The Confederation of British Industry (CBI) has published their monthly survey of UK manufacturing, showing an easing in the recent downturn, Reuters reported on Tuesday, August 20.
Industrial order expectations from UK manufacturers reported a balance of -13% below normal. This was an improvement from the previous month’s balance of -34% and trumped a poll of economists who predicted a -23% balance.
The surpassing of the long-run average of -17% and the fact that factory bosses are not expected to increase prices in the immediate future lightens the picture. However, threats do persist.
The CBI’s deputy chief economist Anna Leach admitted that: “Despite signs of stabilisation in the data this month, UK manufacturers remain on the receiving end of a double whammy: the slowdown in the global economy and Brexit uncertainty.”

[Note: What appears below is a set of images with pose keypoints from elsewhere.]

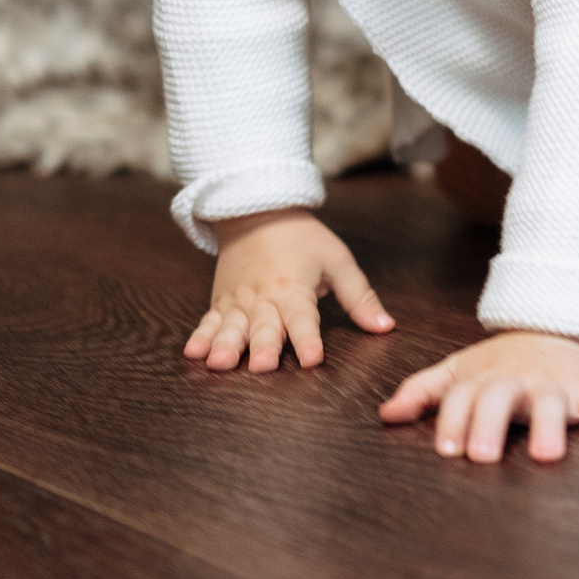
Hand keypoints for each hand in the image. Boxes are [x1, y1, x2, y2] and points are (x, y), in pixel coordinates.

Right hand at [184, 208, 392, 372]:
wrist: (258, 212)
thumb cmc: (303, 239)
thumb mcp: (338, 261)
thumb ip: (360, 297)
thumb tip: (386, 327)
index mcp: (295, 289)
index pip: (304, 319)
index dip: (308, 339)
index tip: (313, 359)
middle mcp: (264, 299)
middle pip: (264, 326)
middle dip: (263, 347)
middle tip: (262, 367)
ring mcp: (238, 302)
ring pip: (231, 327)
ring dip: (225, 345)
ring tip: (219, 363)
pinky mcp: (221, 302)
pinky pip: (208, 321)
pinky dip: (199, 336)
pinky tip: (192, 353)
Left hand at [378, 330, 578, 461]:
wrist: (559, 327)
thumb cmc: (504, 362)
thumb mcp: (461, 369)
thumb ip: (424, 391)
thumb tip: (386, 415)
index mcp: (484, 379)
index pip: (462, 397)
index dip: (453, 420)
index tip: (446, 449)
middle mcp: (517, 381)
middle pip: (501, 399)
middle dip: (490, 424)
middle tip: (481, 455)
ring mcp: (553, 385)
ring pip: (551, 405)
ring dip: (549, 427)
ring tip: (547, 455)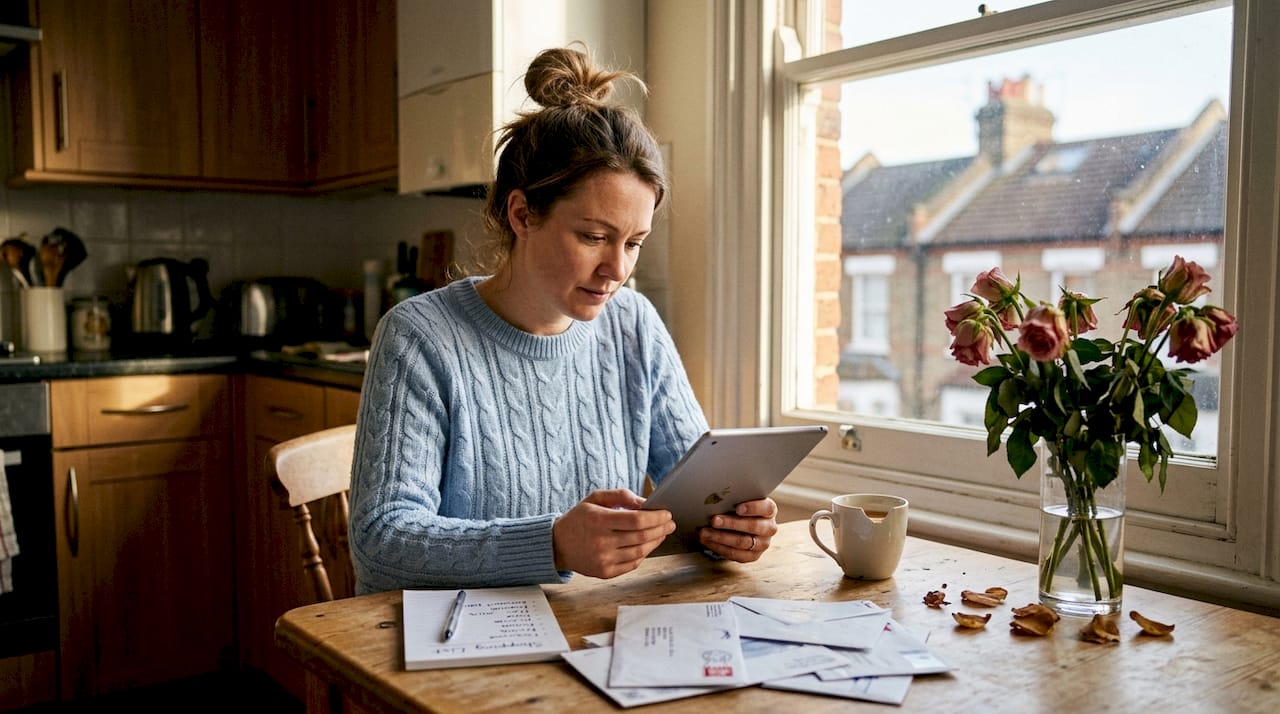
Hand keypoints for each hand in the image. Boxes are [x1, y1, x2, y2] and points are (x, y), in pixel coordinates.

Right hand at [552, 489, 675, 577]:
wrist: (558, 544)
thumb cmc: (579, 518)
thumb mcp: (595, 498)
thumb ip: (621, 496)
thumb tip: (645, 503)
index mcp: (598, 520)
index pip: (636, 520)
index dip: (656, 517)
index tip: (667, 513)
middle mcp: (601, 542)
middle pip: (642, 537)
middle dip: (661, 529)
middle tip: (670, 523)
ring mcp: (603, 560)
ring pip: (640, 552)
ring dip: (656, 542)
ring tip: (662, 533)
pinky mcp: (605, 573)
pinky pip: (632, 564)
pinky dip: (644, 554)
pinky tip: (648, 546)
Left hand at [697, 497, 778, 561]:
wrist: (743, 524)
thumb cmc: (739, 508)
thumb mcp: (741, 500)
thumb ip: (734, 499)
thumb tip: (715, 498)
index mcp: (769, 510)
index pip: (766, 508)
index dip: (753, 508)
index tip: (738, 508)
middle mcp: (769, 528)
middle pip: (753, 526)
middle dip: (731, 523)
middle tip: (714, 520)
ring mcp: (762, 544)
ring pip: (743, 542)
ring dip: (721, 537)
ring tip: (705, 533)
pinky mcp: (753, 556)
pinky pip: (736, 554)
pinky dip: (719, 548)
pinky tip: (708, 541)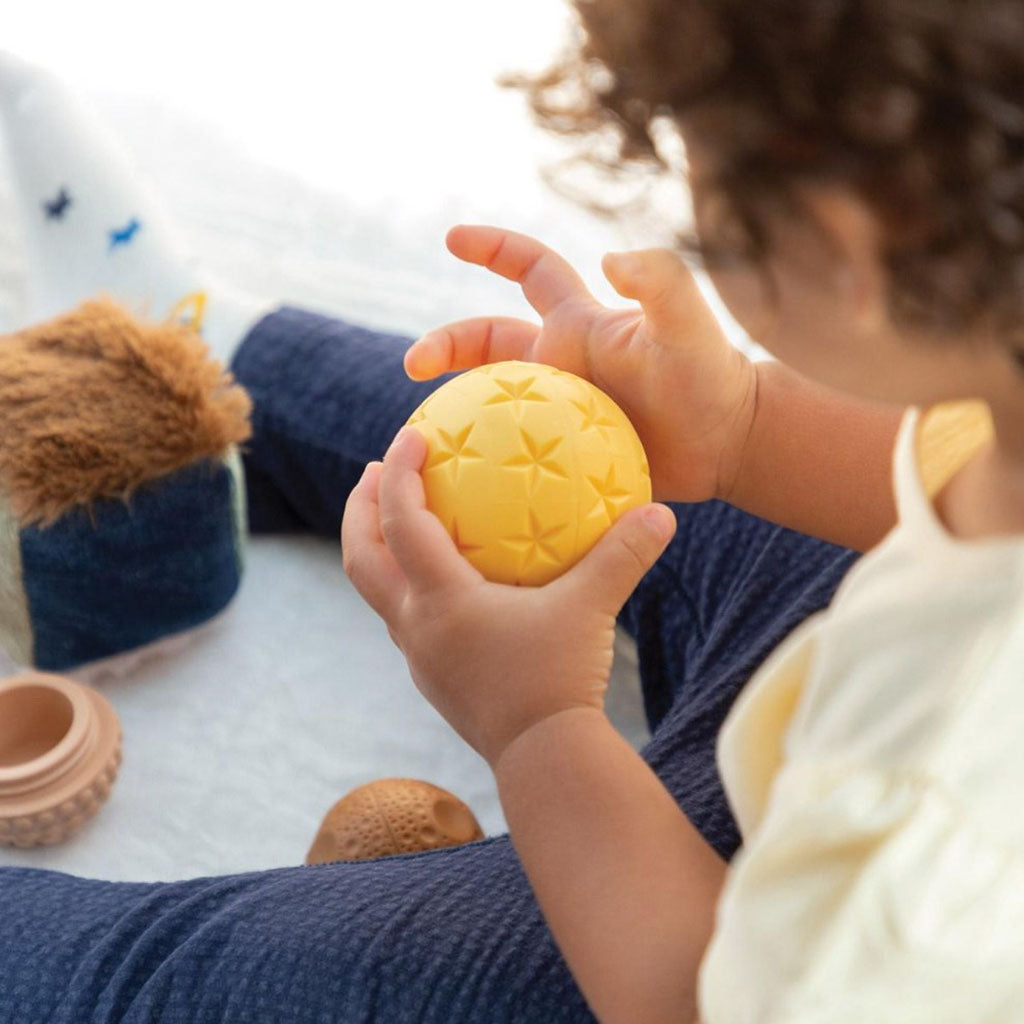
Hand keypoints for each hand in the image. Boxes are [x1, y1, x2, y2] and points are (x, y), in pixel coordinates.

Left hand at [341, 427, 676, 767]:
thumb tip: (664, 512)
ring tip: (401, 518)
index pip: (401, 521)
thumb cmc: (561, 683)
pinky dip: (411, 584)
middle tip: (376, 469)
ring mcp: (420, 656)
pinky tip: (449, 579)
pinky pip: (407, 618)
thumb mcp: (592, 611)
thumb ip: (624, 556)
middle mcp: (417, 626)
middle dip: (359, 508)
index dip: (399, 472)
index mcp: (441, 600)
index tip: (409, 435)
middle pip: (359, 557)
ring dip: (380, 548)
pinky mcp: (433, 678)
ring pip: (378, 592)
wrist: (543, 762)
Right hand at [404, 225, 756, 502]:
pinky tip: (457, 484)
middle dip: (444, 345)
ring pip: (491, 403)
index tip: (451, 237)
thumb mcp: (687, 325)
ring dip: (456, 411)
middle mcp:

UK Manufacturing has seen some prominent crises in recent weeks, with the UK government stepping in with a £300 million support package to rescue British Steel and 4,000 jobs.

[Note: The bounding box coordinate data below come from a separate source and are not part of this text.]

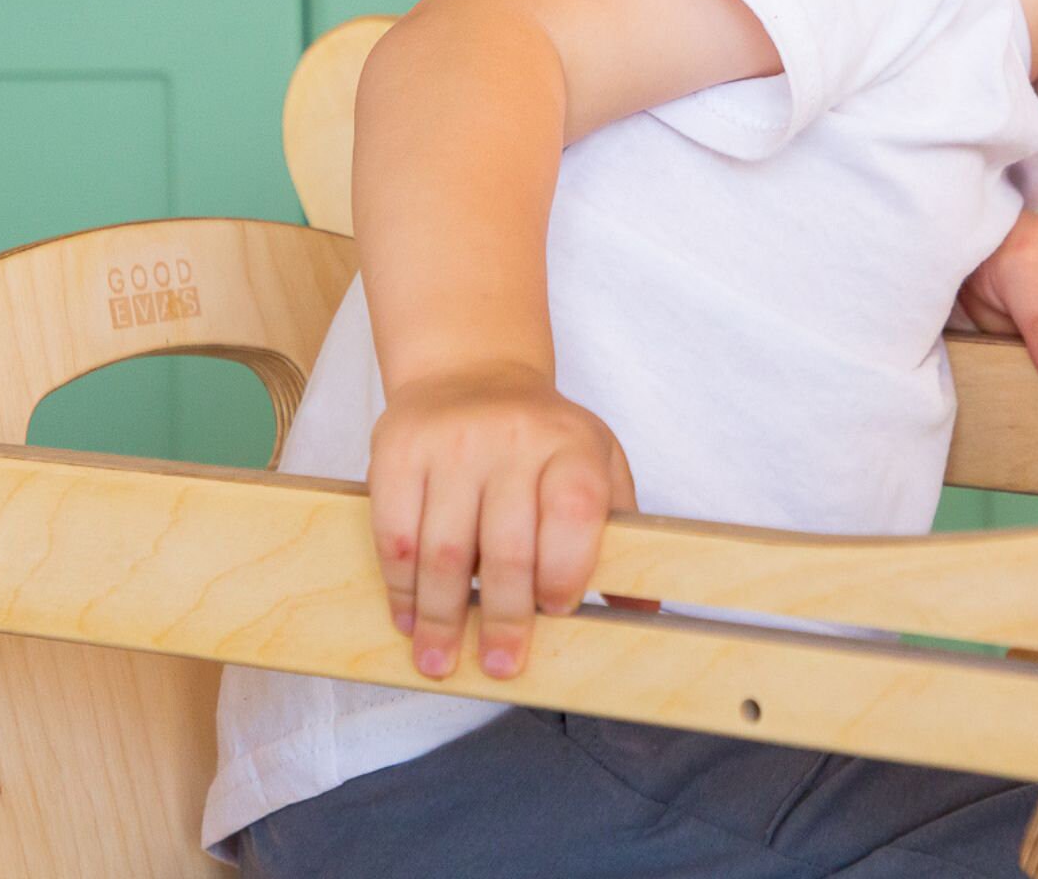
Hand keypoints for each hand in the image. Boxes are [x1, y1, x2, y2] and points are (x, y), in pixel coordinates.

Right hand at [367, 361, 639, 682]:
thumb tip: (642, 613)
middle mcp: (512, 438)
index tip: (557, 614)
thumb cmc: (541, 436)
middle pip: (507, 546)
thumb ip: (618, 532)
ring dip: (442, 616)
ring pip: (445, 549)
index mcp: (570, 444)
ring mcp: (451, 444)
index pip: (575, 513)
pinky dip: (400, 586)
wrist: (470, 371)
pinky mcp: (398, 451)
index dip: (567, 570)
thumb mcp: (596, 464)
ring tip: (440, 660)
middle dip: (505, 618)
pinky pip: (395, 533)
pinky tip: (408, 618)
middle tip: (501, 665)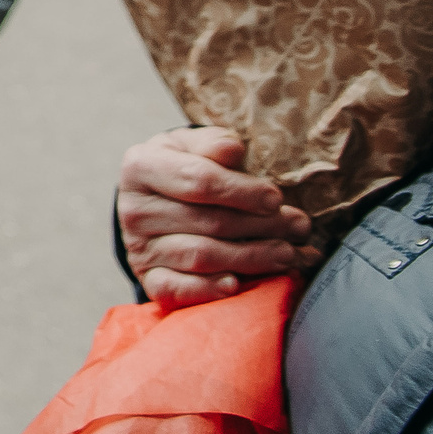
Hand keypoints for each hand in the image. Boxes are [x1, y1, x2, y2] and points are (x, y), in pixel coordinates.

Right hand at [118, 126, 318, 306]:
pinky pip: (176, 289)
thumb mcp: (192, 146)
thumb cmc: (184, 168)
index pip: (199, 181)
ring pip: (202, 256)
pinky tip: (236, 285)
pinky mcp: (148, 278)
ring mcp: (139, 247)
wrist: (154, 202)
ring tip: (288, 253)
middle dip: (262, 226)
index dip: (244, 192)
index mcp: (141, 166)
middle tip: (299, 227)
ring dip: (253, 258)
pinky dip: (208, 289)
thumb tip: (232, 150)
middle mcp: (134, 209)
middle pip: (209, 221)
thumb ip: (212, 144)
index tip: (277, 198)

Not all of British Steel’s woes can be blamed on Brexit, however, the £15 billion Turkish firm poised to buy British Steel, Oyak announced this week plans to relocate another of their British based factories to Europe citing in part Brexit uncertainty.
Howard Archer, Chief Economic Advisor to the EY ITEM Club, a leading economic forecasting group, found a similar lack of investor confidence within the CBI report, tweeting that there “Doesn’t appear to be much sign of renewed stockbuilding in [the] survey”.